Despite what legends say, they’re not all inherently evil. They can be spiteful and wicked, yes, and they punished me harshly for killing their sister, but many of them simply want to see that all creatures, demons and humans alike, live in harmony with nature. Perhaps not with each other, but with the earth. They all have unprecedented affinities for magic, and four of them fancy the Four Elements, Air, Water, Earth, and Fire. Gaia, the Earth Priestess, is quite pleasant, and the only one who seemed distraught by what Yekaterina had done to me.
But her loyalty to her sisters outweighed her conscience, and she cursed me anyway.
In an attempt to change the subject, I look at Adelasia’s feet in her dancing shoes. “Adelasia, tell me why you dance.”
Her feet flex into perfect arches and she sighs as if she’s been waiting her entire life for someone to ask that exact thing.
“Because if you go anywhere in the world…any culture, any time of day or night, amid war or famine and all other sufferings, dancing brings joy. It’s a language all its own, that can be spoken to anyone, anywhere, and you’ll always find someone willing to share in that joy with you.”

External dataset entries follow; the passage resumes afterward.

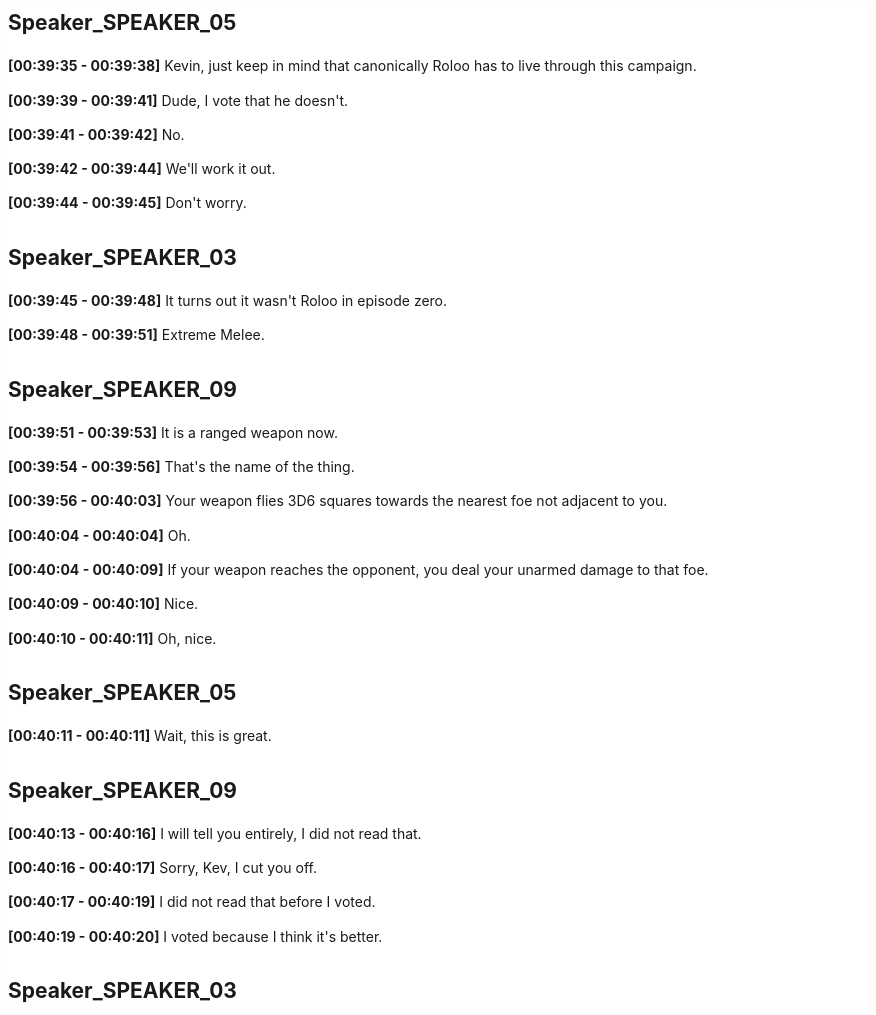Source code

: 
## Speaker_SPEAKER_05

**[00:39:35 - 00:39:38]** Kevin, just keep in mind that canonically Roloo has to live through this campaign.

**[00:39:39 - 00:39:41]** Dude, I vote that he doesn't.

**[00:39:41 - 00:39:42]** No.

**[00:39:42 - 00:39:44]** We'll work it out.

**[00:39:44 - 00:39:45]** Don't worry.


## Speaker_SPEAKER_03

**[00:39:45 - 00:39:48]** It turns out it wasn't Roloo in episode zero.

**[00:39:48 - 00:39:51]** Extreme Melee.


## Speaker_SPEAKER_09

**[00:39:51 - 00:39:53]** It is a ranged weapon now.

**[00:39:54 - 00:39:56]** That's the name of the thing.

**[00:39:56 - 00:40:03]** Your weapon flies 3D6 squares towards the nearest foe not adjacent to you.

**[00:40:04 - 00:40:04]** Oh.

**[00:40:04 - 00:40:09]** If your weapon reaches the opponent, you deal your unarmed damage to that foe.

**[00:40:09 - 00:40:10]** Nice.

**[00:40:10 - 00:40:11]** Oh, nice.


## Speaker_SPEAKER_05

**[00:40:11 - 00:40:11]** Wait, this is great.


## Speaker_SPEAKER_09

**[00:40:13 - 00:40:16]** I will tell you entirely, I did not read that.

**[00:40:16 - 00:40:17]** Sorry, Kev, I cut you off.

**[00:40:17 - 00:40:19]** I did not read that before I voted.

**[00:40:19 - 00:40:20]** I voted because I think it's better.


## Speaker_SPEAKER_03
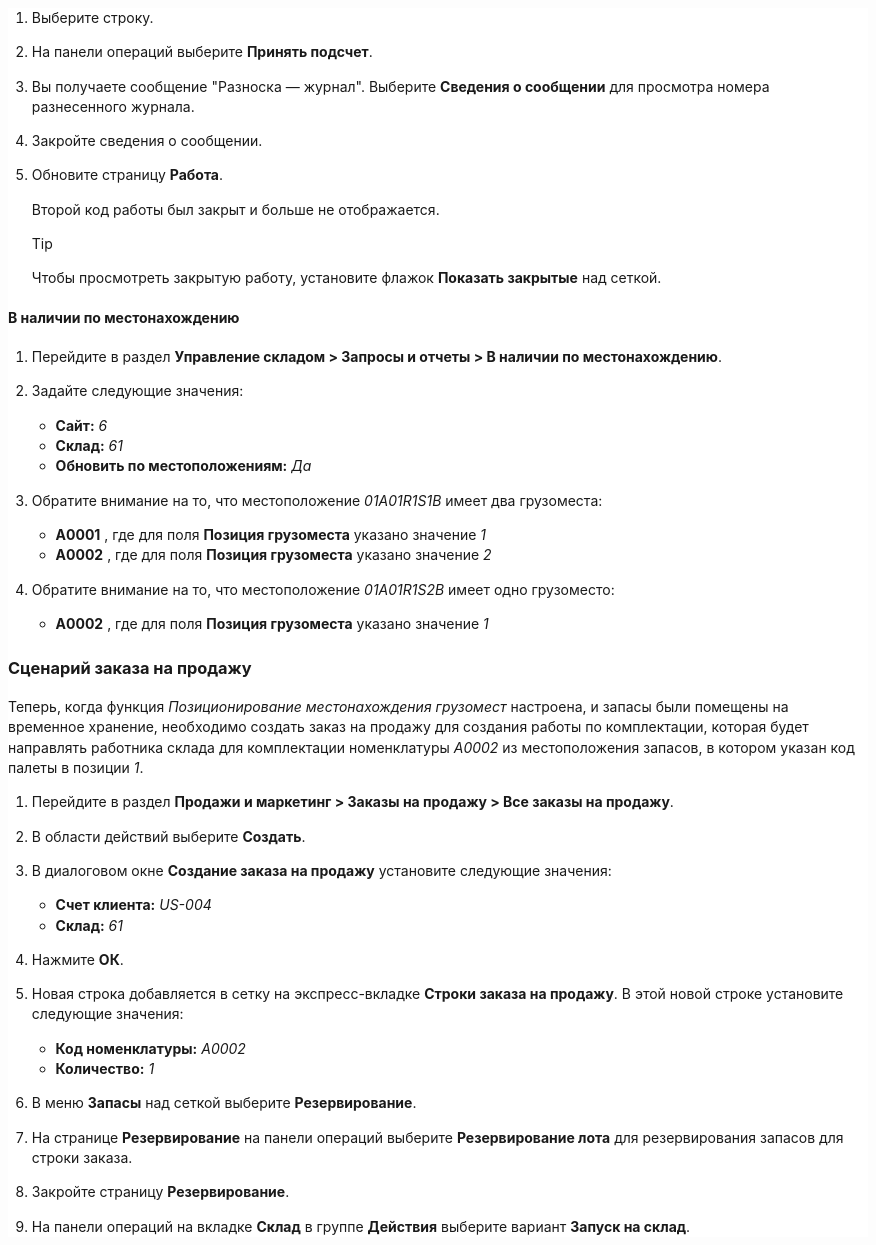 1. Выберите строку.
1. На панели операций выберите **Принять подсчет**.
1. Вы получаете сообщение "Разноска — журнал". Выберите **Сведения о сообщении** для просмотра номера разнесенного журнала.
1. Закройте сведения о сообщении.
1. Обновите страницу **Работа**.

    Второй код работы был закрыт и больше не отображается.

    > [!TIP]
    > Чтобы просмотреть закрытую работу, установите флажок **Показать закрытые** над сеткой.

#### <a name="on-hand-by-location"></a>В наличии по местонахождению

1. Перейдите в раздел **Управление складом \> Запросы и отчеты \> В наличии по местонахождению**.
1. Задайте следующие значения:

    - **Сайт:** *6*
    - **Склад:** *61*
    - **Обновить по местоположениям:** *Да*

1. Обратите внимание на то, что местоположение *01A01R1S1B* имеет два грузоместа:

    - **A0001** , где для поля **Позиция грузоместа** указано значение *1*
    - **A0002** , где для поля **Позиция грузоместа** указано значение *2*

1. Обратите внимание на то, что местоположение *01A01R1S2B* имеет одно грузоместо:

    - **A0002** , где для поля **Позиция грузоместа** указано значение *1*

### <a name="sales-order-scenario"></a>Сценарий заказа на продажу

Теперь, когда функция *Позиционирование местонахождения грузомест* настроена, и запасы были помещены на временное хранение, необходимо создать заказ на продажу для создания работы по комплектации, которая будет направлять работника склада для комплектации номенклатуры *A0002* из местоположения запасов, в котором указан код палеты в позиции *1*.

1. Перейдите в раздел **Продажи и маркетинг \> Заказы на продажу \> Все заказы на продажу**.
1. В области действий выберите **Создать**.
1. В диалоговом окне **Создание заказа на продажу** установите следующие значения:

    - **Счет клиента:** *US-004*
    - **Склад:** *61*

1. Нажмите **ОК**.
1. Новая строка добавляется в сетку на экспресс-вкладке **Строки заказа на продажу**. В этой новой строке установите следующие значения:

    - **Код номенклатуры:** *A0002*
    - **Количество:** *1*

1. В меню **Запасы** над сеткой выберите **Резервирование**.
1. На странице **Резервирование** на панели операций выберите **Резервирование лота** для резервирования запасов для строки заказа.
1. Закройте страницу **Резервирование**.
1. На панели операций на вкладке **Склад** в группе **Действия** выберите вариант **Запуск на склад**.
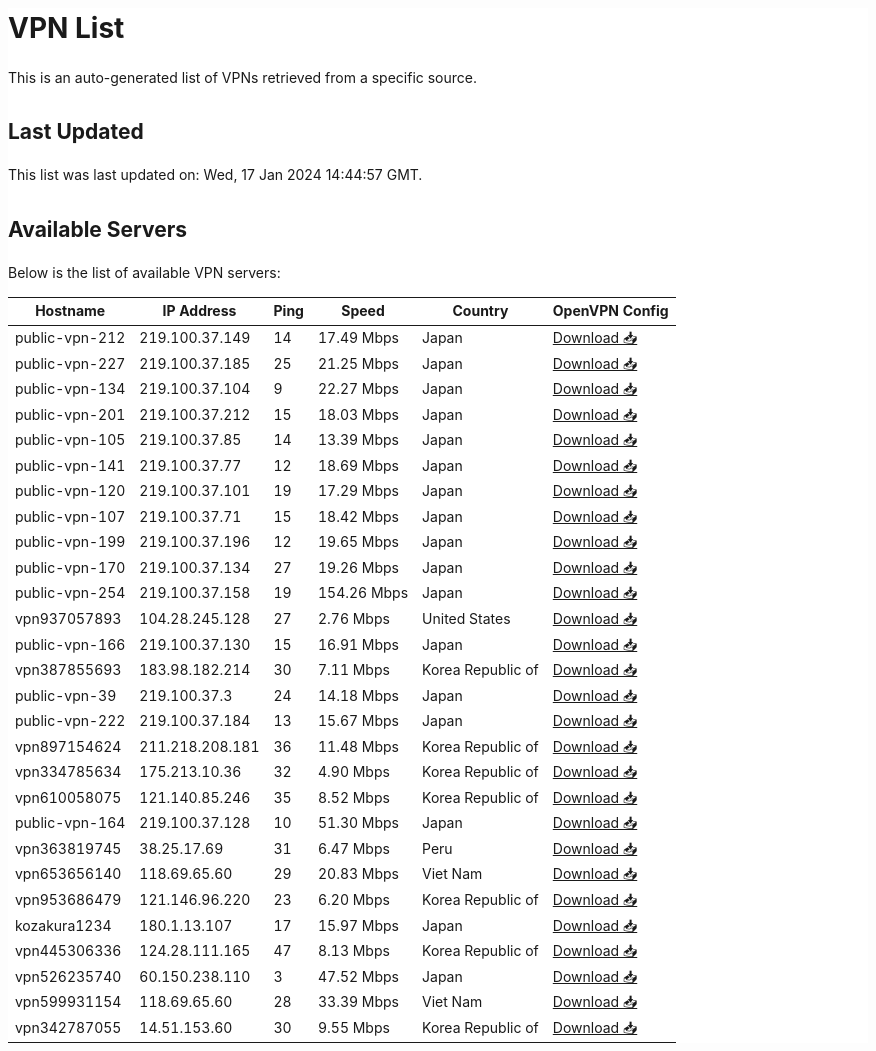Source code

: # VPN List

This is an auto-generated list of VPNs retrieved from a specific source.

## Last Updated

This list was last updated on: Wed, 17 Jan 2024 14:44:57 GMT.

## Available Servers

Below is the list of available VPN servers:

| Hostname | IP Address | Ping | Speed | Country | OpenVPN Config |
|----------|------------|-------|-------|---------|----------------|
| public-vpn-212 | 219.100.37.149 | 14 | 17.49 Mbps | Japan | [Download 📥](./configs/server_0_JP.ovpn) |
| public-vpn-227 | 219.100.37.185 | 25 | 21.25 Mbps | Japan | [Download 📥](./configs/server_1_JP.ovpn) |
| public-vpn-134 | 219.100.37.104 | 9 | 22.27 Mbps | Japan | [Download 📥](./configs/server_2_JP.ovpn) |
| public-vpn-201 | 219.100.37.212 | 15 | 18.03 Mbps | Japan | [Download 📥](./configs/server_3_JP.ovpn) |
| public-vpn-105 | 219.100.37.85 | 14 | 13.39 Mbps | Japan | [Download 📥](./configs/server_4_JP.ovpn) |
| public-vpn-141 | 219.100.37.77 | 12 | 18.69 Mbps | Japan | [Download 📥](./configs/server_5_JP.ovpn) |
| public-vpn-120 | 219.100.37.101 | 19 | 17.29 Mbps | Japan | [Download 📥](./configs/server_6_JP.ovpn) |
| public-vpn-107 | 219.100.37.71 | 15 | 18.42 Mbps | Japan | [Download 📥](./configs/server_7_JP.ovpn) |
| public-vpn-199 | 219.100.37.196 | 12 | 19.65 Mbps | Japan | [Download 📥](./configs/server_8_JP.ovpn) |
| public-vpn-170 | 219.100.37.134 | 27 | 19.26 Mbps | Japan | [Download 📥](./configs/server_9_JP.ovpn) |
| public-vpn-254 | 219.100.37.158 | 19 | 154.26 Mbps | Japan | [Download 📥](./configs/server_10_JP.ovpn) |
| vpn937057893 | 104.28.245.128 | 27 | 2.76 Mbps | United States | [Download 📥](./configs/server_11_US.ovpn) |
| public-vpn-166 | 219.100.37.130 | 15 | 16.91 Mbps | Japan | [Download 📥](./configs/server_12_JP.ovpn) |
| vpn387855693 | 183.98.182.214 | 30 | 7.11 Mbps | Korea Republic of | [Download 📥](./configs/server_13_KR.ovpn) |
| public-vpn-39 | 219.100.37.3 | 24 | 14.18 Mbps | Japan | [Download 📥](./configs/server_14_JP.ovpn) |
| public-vpn-222 | 219.100.37.184 | 13 | 15.67 Mbps | Japan | [Download 📥](./configs/server_15_JP.ovpn) |
| vpn897154624 | 211.218.208.181 | 36 | 11.48 Mbps | Korea Republic of | [Download 📥](./configs/server_16_KR.ovpn) |
| vpn334785634 | 175.213.10.36 | 32 | 4.90 Mbps | Korea Republic of | [Download 📥](./configs/server_17_KR.ovpn) |
| vpn610058075 | 121.140.85.246 | 35 | 8.52 Mbps | Korea Republic of | [Download 📥](./configs/server_18_KR.ovpn) |
| public-vpn-164 | 219.100.37.128 | 10 | 51.30 Mbps | Japan | [Download 📥](./configs/server_19_JP.ovpn) |
| vpn363819745 | 38.25.17.69 | 31 | 6.47 Mbps | Peru | [Download 📥](./configs/server_20_PE.ovpn) |
| vpn653656140 | 118.69.65.60 | 29 | 20.83 Mbps | Viet Nam | [Download 📥](./configs/server_21_VN.ovpn) |
| vpn953686479 | 121.146.96.220 | 23 | 6.20 Mbps | Korea Republic of | [Download 📥](./configs/server_22_KR.ovpn) |
| kozakura1234 | 180.1.13.107 | 17 | 15.97 Mbps | Japan | [Download 📥](./configs/server_23_JP.ovpn) |
| vpn445306336 | 124.28.111.165 | 47 | 8.13 Mbps | Korea Republic of | [Download 📥](./configs/server_24_KR.ovpn) |
| vpn526235740 | 60.150.238.110 | 3 | 47.52 Mbps | Japan | [Download 📥](./configs/server_25_JP.ovpn) |
| vpn599931154 | 118.69.65.60 | 28 | 33.39 Mbps | Viet Nam | [Download 📥](./configs/server_26_VN.ovpn) |
| vpn342787055 | 14.51.153.60 | 30 | 9.55 Mbps | Korea Republic of | [Download 📥](./configs/server_27_KR.ovpn) |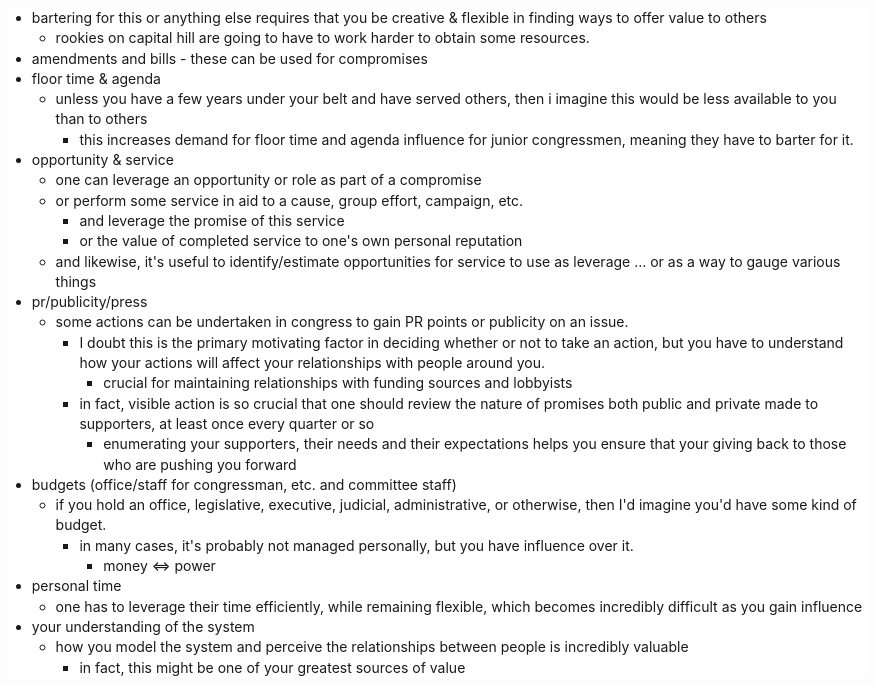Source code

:   - bartering for this or anything else requires that you be creative
    & flexible in finding ways to offer value to others
    - rookies on capital hill are going to have to work harder to
      obtain some resources.
  - amendments and bills - these can be used for compromises
  - floor time & agenda
    - unless you have a few years under your belt and have served
      others, then i imagine this would be less available to you than
      to others
      - this increases demand for floor time and agenda influence for
        junior congressmen, meaning they have to barter for it.
  - opportunity & service
    - one can leverage an opportunity or role as part of a compromise
    - or perform some service in aid to a cause, group effort,
      campaign, etc.
      - and leverage the promise of this service
      - or the value of completed service to one's own personal
        reputation
    - and likewise, it's useful to identify/estimate opportunities for
      service to use as leverage ... or as a way to gauge various
      things
  - pr/publicity/press
    - some actions can be undertaken in congress to gain PR points or
      publicity on an issue.
      - I doubt this is the primary motivating factor in deciding
        whether or not to take an action, but you have to understand
        how your actions will affect your relationships with people
        around you.
        - crucial for maintaining relationships with funding sources
          and lobbyists
      - in fact, visible action is so crucial that one should review
        the nature of promises both public and private made to
        supporters, at least once every quarter or so
        - enumerating your supporters, their needs and their
          expectations helps you ensure that your giving back to those
          who are pushing you forward
  - budgets (office/staff for congressman, etc. and committee staff)
    - if you hold an office, legislative, executive, judicial,
      administrative, or otherwise, then I'd imagine you'd have some
      kind of budget.
      - in many cases, it's probably not managed personally, but you
        have influence over it.
        - money <=> power
  - personal time
    - one has to leverage their time efficiently, while remaining
      flexible, which becomes incredibly difficult as you gain
      influence
  - your understanding of the system
    - how you model the system and perceive the relationships between
      people is incredibly valuable
      - in fact, this might be one of your greatest sources of value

I huff, because I was expecting her to say that she enjoyed the attention. I have a bad habit of assuming the worst in her, but then again, she does the same for me.
“I’d like to feel joy again.”
Adelasia places her hand gently on my thigh. “What’s stopping you?”
“My joy comes at a cost I’m not sure I’m willing to pay anymore.”
“What does that mean?”
I take her hand in my own and lift it to my lips to kiss her knuckles. “Goodnight, Adelasia,”
I whisper, and then stand up to leave without another word.